Il protrarsi delle riduzioni nelle forniture di gas russo ha innescato, dunque, un significativo aumento dei costi dell’energia con conseguenze indirette anche in altri settori industriali.
Nel comparto industriale e manifatturiero, a soffrire sono soprattutto le aziende ad alta intensità energetica, come quelle del settore chimico e petrolchimico, quello della lavorazione dei minerali non metalliferi o quelli per la produzione di legno e carta. Settori a bassa intensità energetica ma che contribuiscono significativamente alla formazione del PIL, come i mezzi di trasporto e l’edilizia, potrebbero risultare comunque colpiti dall’aumento dei prezzi dei loro input.
Secondo i dati diffusi dal Il Sole 24 Ore basati sulle fonti ISTAT e istituto Tagliacarne, nel 2021 l’export italiano in Russia è stato pari a 7 miliardi di euro, in calo rispetto ai 10,8 miliardi di euro del 2013. L’export del nostro Paese verso l’Ucraina nel 2021 è stato, invece, pari a 1,9 miliardi di euro, stabile rispetto al 2013.
Con riferimento all’import, i dati mostrano come nel 2021 le importazioni italiane dalla Russia hanno avuto un valore pari a 12,7 miliardi di euro, in significativo calo rispetto al dato del 2013 (20,2 miliardi di euro); quelle dall’Ucraina hanno invece avuto un valore pari a 2,9 miliardi di euro, in lieve crescita rispetto ai 2,2 miliardi di euro del 2013.

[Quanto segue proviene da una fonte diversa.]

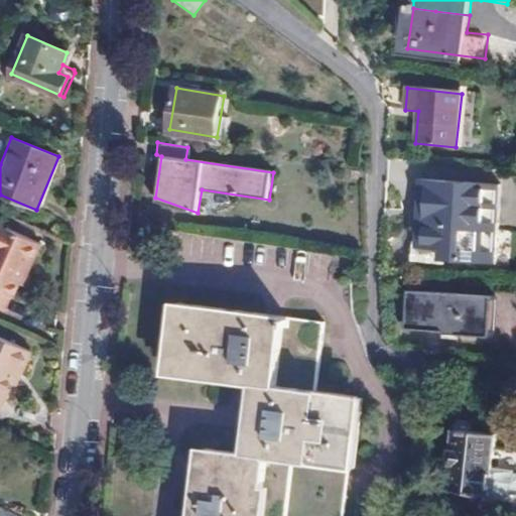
[(421,220),(424,178),(417,178),(412,257),(421,257),(422,248),(424,221),(421,220)]
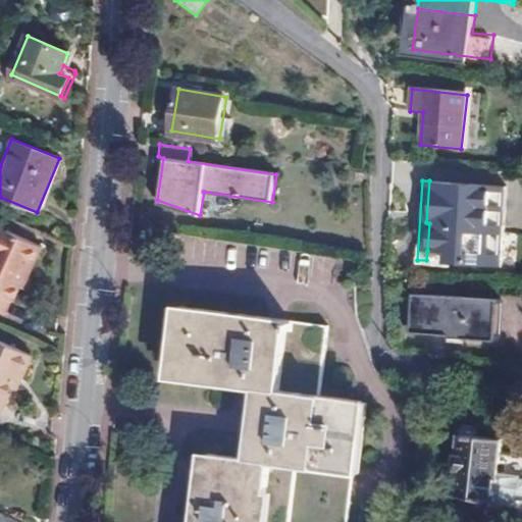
[(504,186),(429,180),(426,222),(429,223),(427,251),(436,251),(435,261),(499,264),(504,186)]
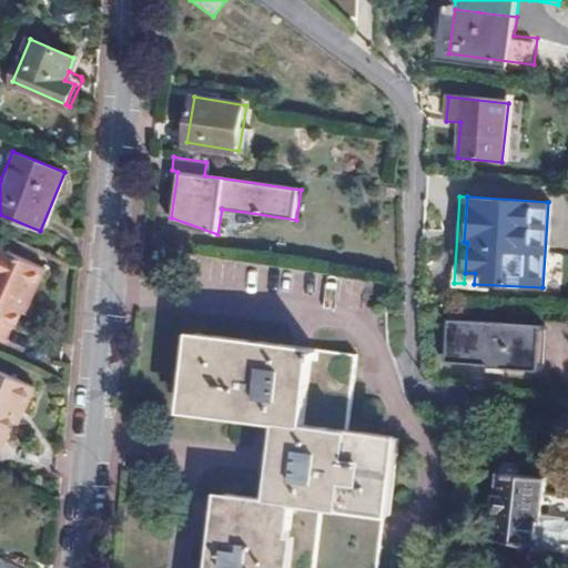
[(48,270),(0,247),(0,340),(6,343),(13,327),(17,330),(24,313),(28,314),(48,270)]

L’Italia esporta in Russia principalmente macchinari, abbigliamento, apparecchi elettronici e prodotti chimico-farmaceutici. Importa, invece, soprattutto prodotti minerari, petroliferi, metallurgici e agroalimentari.

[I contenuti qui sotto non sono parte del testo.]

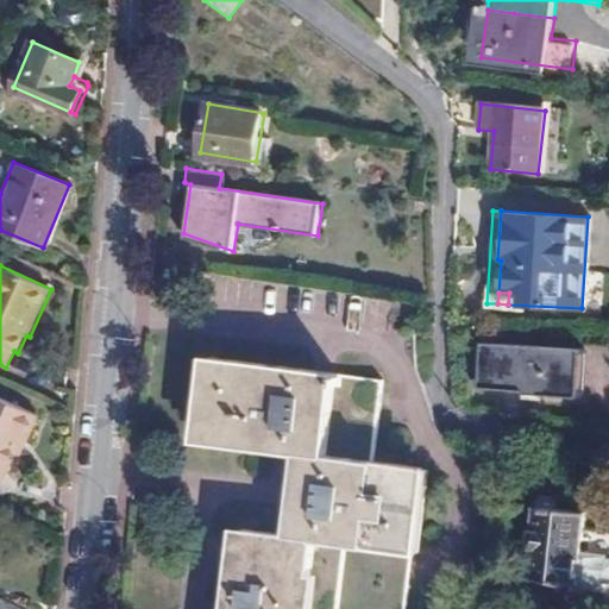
[(578,350),(484,343),(479,391),(541,396),(541,401),(573,403),(578,350)]
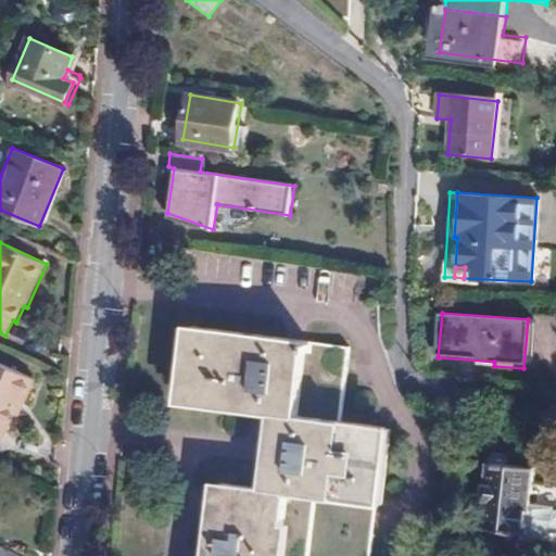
[(224,485),(215,555),(283,555),(291,494),(378,504),(387,428),(341,424),(350,348),(193,328),(184,403),(273,415),(264,490),(224,485)]
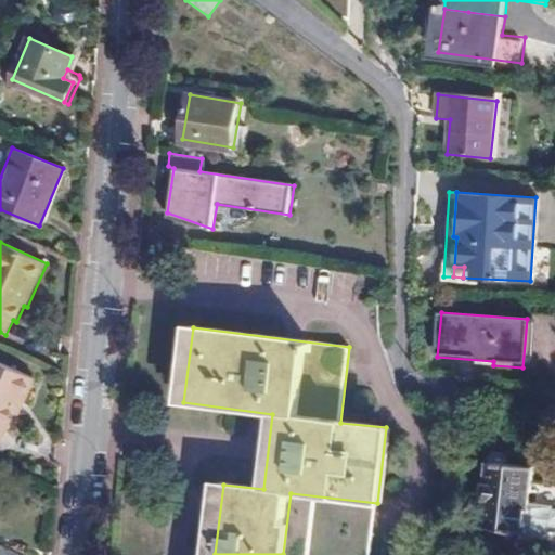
[(21,402),(28,404),(39,382),(0,362),(0,444),(0,446),(15,414),(21,402)]
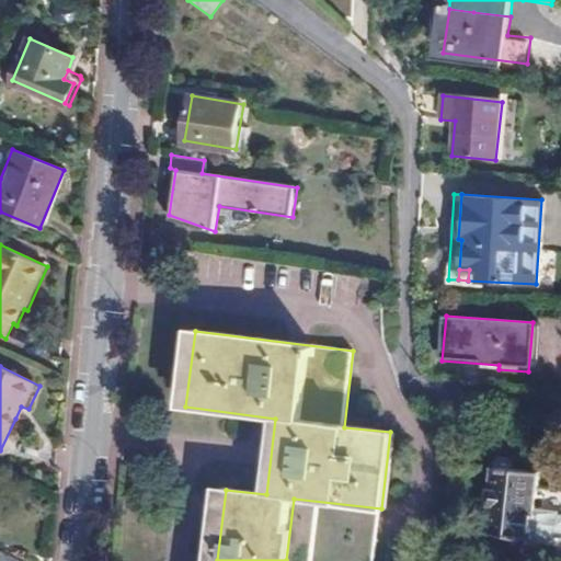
[(23,422),(29,409),(21,407),(15,419),(23,422)]
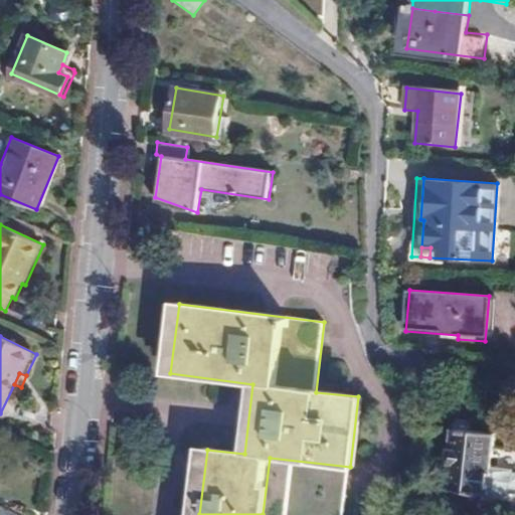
[(495,432),(454,428),(453,444),(449,443),(448,462),(451,462),(450,488),(478,490),(477,504),(514,506),(514,450),(494,450),(495,432)]
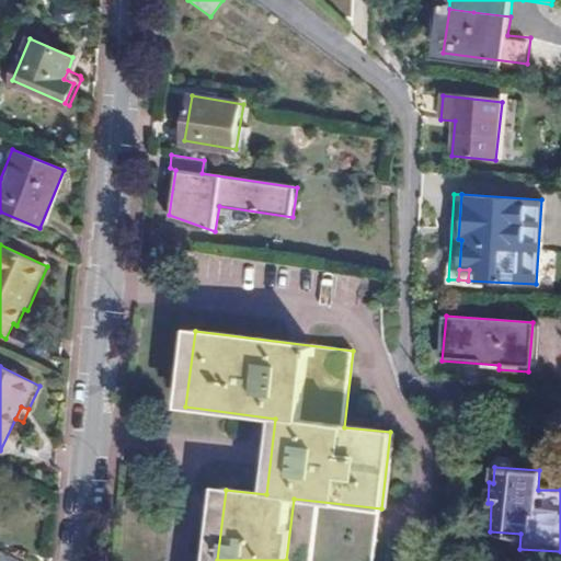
[(375,560),(381,508),(294,499),(286,560),(375,560)]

In proposito, secondo i dati diffusi da Coldiretti, lo scorso anno, l’Italia ha acquistato dall’Ucraina poco più di un milione di tonnellate di grano tenero (il 20% delle importazioni). Con ogni probabilità, ciò determinerà per il futuro un incremento del prezzo delle farine, del pane e dei biscotti, oltre che di talune tipologie di paste di semola.

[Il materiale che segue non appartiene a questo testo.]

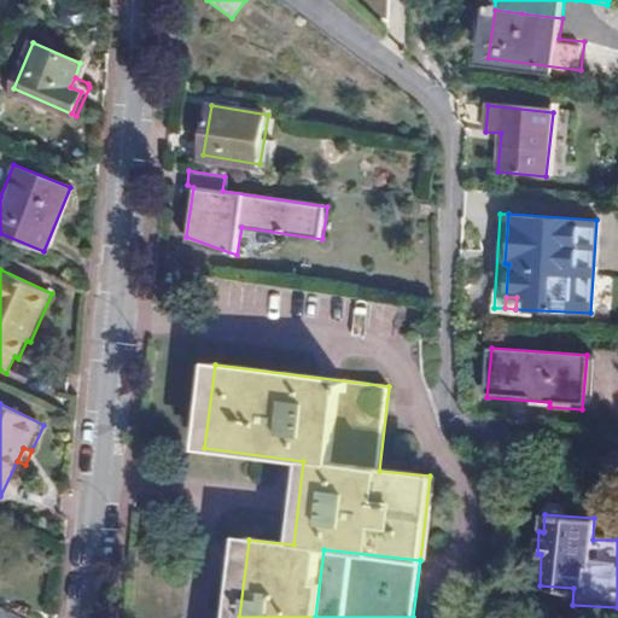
All buildings are outlined.
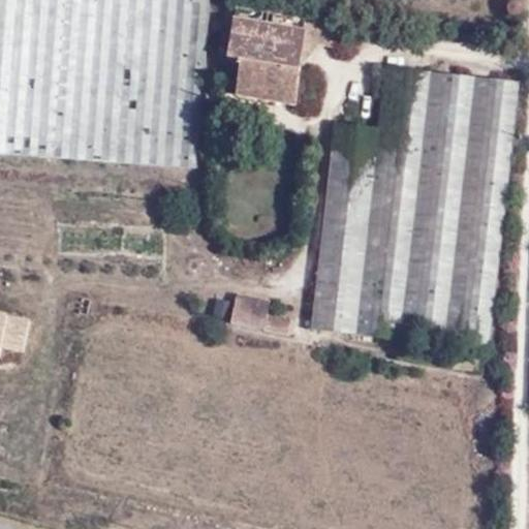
[(0,0),(0,153),(199,168),(212,0),(0,0)]
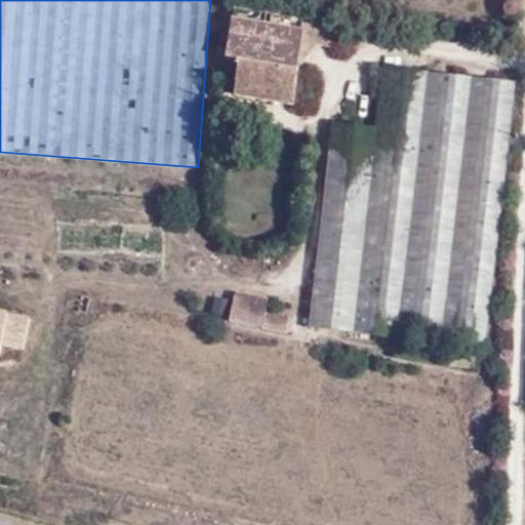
[(333,48),(335,26),(306,22),(304,32),(235,22),(229,69),(234,70),(233,93),(296,104),(305,44),(333,48)]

L’interscambio commerciale tra l’Italia e i due Paesi (Russia e Ucraina) vale dunque oltre 20 miliardi di euro all’anno.
Secondo uno studio condotto da Credit Suisse sulla base dei dati diffusi dalla BRI (Banca dei Regolamenti Internazionali), risalenti al mese di giugno 2021, sono proprio le banche italiane, insieme a quelle francesi, e poi le austriache, a essere tra le più esposte verso la Russia.
Per gli istituti italiani e francesi l’esposizione ammonta a oltre 30 miliardi di dollari, per quelli austriaci l’esposizione si aggira sui 22-23 miliardi di dollari.
Riguardo ai singoli istituti l’analisi evidenzia come l’esposizione più elevata sia quella dell’austriaca Raiffeisen Bank International con una quota di ricavi del 20% realizzata in Russia e con un ammontare di prestiti di 10,5 miliardi, considerando anche l’Ucraina.
La banca austriaca precede Societè Generale, che ha una quota di ricavi in Russia del 4% con 8,7 miliardi di prestiti.
La terza banca per esposizione è Unicredit, presente in Russia dal 2005 dopo la fusione con Hvb che aveva nel paese una propria controllata. La banca ha attualmente circa 2 milioni clienti retail e circa 30.000 corporate, con una rete di 72 sportelli che erogano circa 8 miliardi di euro di prestiti.
Nel 2021 la banca del Gruppo con sede in Russia ha realizzato circa 180 milioni di euro di utili in bilancio, una piccola parte rispetto ai 3,9 miliardi totali; pesa per circa il 3% del margine di interesse e per il 3% del capitale allocato.
Molto intensa anche l’attività in Russia di Intesa Sanpaolo, che gestisce più della metà delle operazioni commerciali con l’Italia, realizza la maggior parte delle operazioni di investimenti italiani in Russia e russi in Italia, ed è un importante investitore e partner in molti progetti russi, nazionali e internazionali. Banca Intesa Russia conta su 28 filiali e 976 dipendenti, con asset per circa 1 miliardo di euro.